■ **Work task**
Would you please repeat exactly the lines from the one containing "密度汎関数理論(DFT)にも" to the end of the records, both included, and leave out the rest?

Stored records
Segment Open

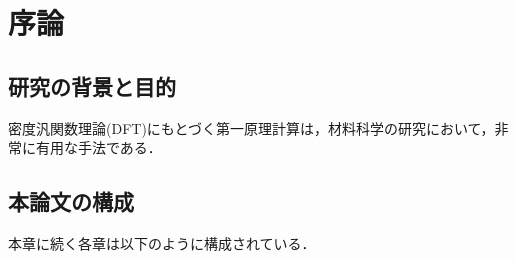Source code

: \documentclass[main]{subfiles}
\begin{document}
\chapter{序論}
\section{研究の背景と目的}
密度汎関数理論(DFT)にもとづく第一原理計算は，材料科学の研究において，非常に有用な手法である．
\section{本論文の構成}
本章に続く各章は以下のように構成されている．
\end{document}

Segment Closed

■ **Exercise answer**
密度汎関数理論(DFT)にもとづく第一原理計算は，材料科学の研究において，非常に有用な手法である．
\section{本論文の構成}
本章に続く各章は以下のように構成されている．
\end{document}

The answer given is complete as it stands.